**Problem to work on:**
Of the records below, reproduce only the span that opens with the line containing "0: (884, 413, 3.06)" and closes with the last line.

**The data:**
▼
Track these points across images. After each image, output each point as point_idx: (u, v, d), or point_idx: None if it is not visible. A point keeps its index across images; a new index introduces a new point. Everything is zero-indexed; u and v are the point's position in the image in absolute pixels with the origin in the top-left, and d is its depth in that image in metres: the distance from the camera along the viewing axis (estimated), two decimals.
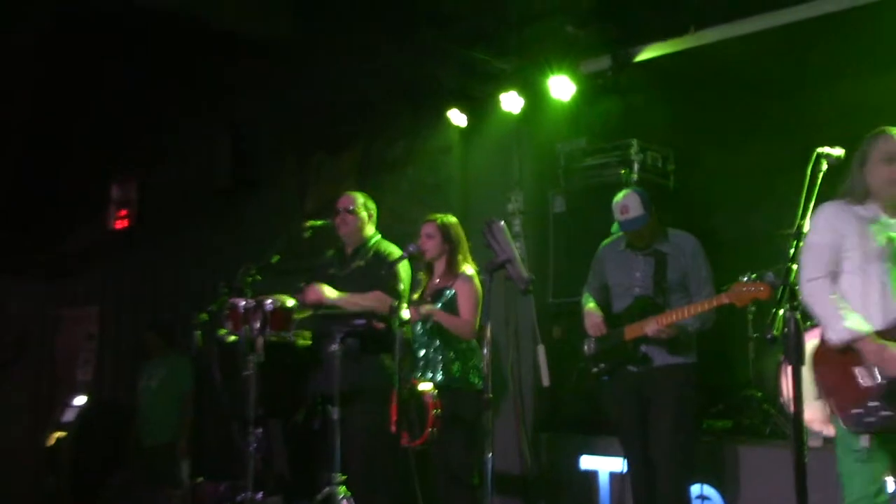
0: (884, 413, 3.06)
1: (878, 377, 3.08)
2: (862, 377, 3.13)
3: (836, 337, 3.13)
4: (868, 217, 3.27)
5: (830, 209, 3.26)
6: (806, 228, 2.79)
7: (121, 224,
▲
**Your solution:**
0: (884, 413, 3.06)
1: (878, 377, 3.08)
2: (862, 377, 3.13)
3: (836, 337, 3.13)
4: (868, 217, 3.27)
5: (830, 209, 3.26)
6: (806, 228, 2.79)
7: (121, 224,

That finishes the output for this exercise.